— Saved entries —

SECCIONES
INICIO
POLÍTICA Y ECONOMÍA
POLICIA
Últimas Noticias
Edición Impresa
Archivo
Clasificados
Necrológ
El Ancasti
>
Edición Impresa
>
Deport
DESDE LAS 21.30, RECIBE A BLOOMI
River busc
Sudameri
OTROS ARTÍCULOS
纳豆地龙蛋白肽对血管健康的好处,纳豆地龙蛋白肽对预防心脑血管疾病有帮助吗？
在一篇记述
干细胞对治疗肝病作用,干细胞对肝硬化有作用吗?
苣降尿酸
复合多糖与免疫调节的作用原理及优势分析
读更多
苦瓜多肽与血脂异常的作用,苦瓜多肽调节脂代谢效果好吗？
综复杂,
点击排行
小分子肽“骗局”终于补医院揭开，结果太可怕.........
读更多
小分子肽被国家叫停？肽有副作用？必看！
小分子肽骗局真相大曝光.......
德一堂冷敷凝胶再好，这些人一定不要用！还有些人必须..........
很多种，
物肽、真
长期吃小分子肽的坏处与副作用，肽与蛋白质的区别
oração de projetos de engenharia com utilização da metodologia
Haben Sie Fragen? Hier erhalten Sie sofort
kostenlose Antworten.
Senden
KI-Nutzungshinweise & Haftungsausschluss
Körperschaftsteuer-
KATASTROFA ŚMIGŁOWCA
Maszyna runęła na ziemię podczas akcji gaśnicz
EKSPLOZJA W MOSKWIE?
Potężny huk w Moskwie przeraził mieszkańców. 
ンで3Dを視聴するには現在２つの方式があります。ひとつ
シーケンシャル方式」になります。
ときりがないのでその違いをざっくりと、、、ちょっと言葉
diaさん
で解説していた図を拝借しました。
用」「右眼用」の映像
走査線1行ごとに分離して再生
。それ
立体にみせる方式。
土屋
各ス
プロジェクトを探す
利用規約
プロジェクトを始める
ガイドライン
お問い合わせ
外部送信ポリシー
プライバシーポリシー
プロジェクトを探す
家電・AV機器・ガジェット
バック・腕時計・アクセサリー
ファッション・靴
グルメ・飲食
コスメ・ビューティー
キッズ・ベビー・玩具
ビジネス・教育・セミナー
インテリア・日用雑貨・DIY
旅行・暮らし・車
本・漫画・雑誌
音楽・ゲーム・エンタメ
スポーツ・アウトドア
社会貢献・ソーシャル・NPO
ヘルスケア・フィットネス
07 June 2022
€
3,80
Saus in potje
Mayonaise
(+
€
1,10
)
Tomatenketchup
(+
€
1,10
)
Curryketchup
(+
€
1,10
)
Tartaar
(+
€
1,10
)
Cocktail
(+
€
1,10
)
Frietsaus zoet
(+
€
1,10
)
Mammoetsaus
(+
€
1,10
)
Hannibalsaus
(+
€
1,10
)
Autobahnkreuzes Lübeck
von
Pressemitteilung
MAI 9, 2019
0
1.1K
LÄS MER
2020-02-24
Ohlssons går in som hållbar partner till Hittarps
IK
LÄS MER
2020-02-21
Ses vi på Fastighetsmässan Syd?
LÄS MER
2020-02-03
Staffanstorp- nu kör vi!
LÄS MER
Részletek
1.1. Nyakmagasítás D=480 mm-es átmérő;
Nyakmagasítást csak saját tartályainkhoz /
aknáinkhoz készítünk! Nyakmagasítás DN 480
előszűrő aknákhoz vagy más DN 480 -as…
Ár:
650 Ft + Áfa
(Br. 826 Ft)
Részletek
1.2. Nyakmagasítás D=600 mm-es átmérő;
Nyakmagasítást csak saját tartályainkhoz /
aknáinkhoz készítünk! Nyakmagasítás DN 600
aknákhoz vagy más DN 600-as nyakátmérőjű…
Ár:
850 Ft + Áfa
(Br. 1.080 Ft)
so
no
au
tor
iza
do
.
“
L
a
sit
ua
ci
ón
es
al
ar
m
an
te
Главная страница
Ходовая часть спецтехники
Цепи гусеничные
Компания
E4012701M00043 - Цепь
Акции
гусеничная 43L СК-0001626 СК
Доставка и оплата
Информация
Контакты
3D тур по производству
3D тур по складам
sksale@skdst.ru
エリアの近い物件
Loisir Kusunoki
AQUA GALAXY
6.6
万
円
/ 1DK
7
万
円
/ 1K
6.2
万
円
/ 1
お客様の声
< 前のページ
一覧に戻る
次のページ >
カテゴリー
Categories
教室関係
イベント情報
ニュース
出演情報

— Prompt —
Can you copy every line of the data above word for word, without changing anything?

— Task solution —
SECCIONES
INICIO
POLÍTICA Y ECONOMÍA
POLICIA
Últimas Noticias
Edición Impresa
Archivo
Clasificados
Necrológ
El Ancasti
>
Edición Impresa
>
Deport
DESDE LAS 21.30, RECIBE A BLOOMI
River busc
Sudameri
OTROS ARTÍCULOS
纳豆地龙蛋白肽对血管健康的好处,纳豆地龙蛋白肽对预防心脑血管疾病有帮助吗？
在一篇记述
干细胞对治疗肝病作用,干细胞对肝硬化有作用吗?
苣降尿酸
复合多糖与免疫调节的作用原理及优势分析
读更多
苦瓜多肽与血脂异常的作用,苦瓜多肽调节脂代谢效果好吗？
综复杂,
点击排行
小分子肽“骗局”终于补医院揭开，结果太可怕.........
读更多
小分子肽被国家叫停？肽有副作用？必看！
小分子肽骗局真相大曝光.......
德一堂冷敷凝胶再好，这些人一定不要用！还有些人必须..........
很多种，
物肽、真
长期吃小分子肽的坏处与副作用，肽与蛋白质的区别
oração de projetos de engenharia com utilização da metodologia
Haben Sie Fragen? Hier erhalten Sie sofort
kostenlose Antworten.
Senden
KI-Nutzungshinweise & Haftungsausschluss
Körperschaftsteuer-
KATASTROFA ŚMIGŁOWCA
Maszyna runęła na ziemię podczas akcji gaśnicz
EKSPLOZJA W MOSKWIE?
Potężny huk w Moskwie przeraził mieszkańców. 
ンで3Dを視聴するには現在２つの方式があります。ひとつ
シーケンシャル方式」になります。
ときりがないのでその違いをざっくりと、、、ちょっと言葉
diaさん
で解説していた図を拝借しました。
用」「右眼用」の映像
走査線1行ごとに分離して再生
。それ
立体にみせる方式。
土屋
各ス
プロジェクトを探す
利用規約
プロジェクトを始める
ガイドライン
お問い合わせ
外部送信ポリシー
プライバシーポリシー
プロジェクトを探す
家電・AV機器・ガジェット
バック・腕時計・アクセサリー
ファッション・靴
グルメ・飲食
コスメ・ビューティー
キッズ・ベビー・玩具
ビジネス・教育・セミナー
インテリア・日用雑貨・DIY
旅行・暮らし・車
本・漫画・雑誌
音楽・ゲーム・エンタメ
スポーツ・アウトドア
社会貢献・ソーシャル・NPO
ヘルスケア・フィットネス
07 June 2022
€
3,80
Saus in potje
Mayonaise
(+
€
1,10
)
Tomatenketchup
(+
€
1,10
)
Curryketchup
(+
€
1,10
)
Tartaar
(+
€
1,10
)
Cocktail
(+
€
1,10
)
Frietsaus zoet
(+
€
1,10
)
Mammoetsaus
(+
€
1,10
)
Hannibalsaus
(+
€
1,10
)
Autobahnkreuzes Lübeck
von
Pressemitteilung
MAI 9, 2019
0
1.1K
LÄS MER
2020-02-24
Ohlssons går in som hållbar partner till Hittarps
IK
LÄS MER
2020-02-21
Ses vi på Fastighetsmässan Syd?
LÄS MER
2020-02-03
Staffanstorp- nu kör vi!
LÄS MER
Részletek
1.1. Nyakmagasítás D=480 mm-es átmérő;
Nyakmagasítást csak saját tartályainkhoz /
aknáinkhoz készítünk! Nyakmagasítás DN 480
előszűrő aknákhoz vagy más DN 480 -as…
Ár:
650 Ft + Áfa
(Br. 826 Ft)
Részletek
1.2. Nyakmagasítás D=600 mm-es átmérő;
Nyakmagasítást csak saját tartályainkhoz /
aknáinkhoz készítünk! Nyakmagasítás DN 600
aknákhoz vagy más DN 600-as nyakátmérőjű…
Ár:
850 Ft + Áfa
(Br. 1.080 Ft)
so
no
au
tor
iza
do
.
“
L
a
sit
ua
ci
ón
es
al
ar
m
an
te
Главная страница
Ходовая часть спецтехники
Цепи гусеничные
Компания
E4012701M00043 - Цепь
Акции
гусеничная 43L СК-0001626 СК
Доставка и оплата
Информация
Контакты
3D тур по производству
3D тур по складам
sksale@skdst.ru
エリアの近い物件
Loisir Kusunoki
AQUA GALAXY
6.6
万
円
/ 1DK
7
万
円
/ 1K
6.2
万
円
/ 1
お客様の声
< 前のページ
一覧に戻る
次のページ >
カテゴリー
Categories
教室関係
イベント情報
ニュース
出演情報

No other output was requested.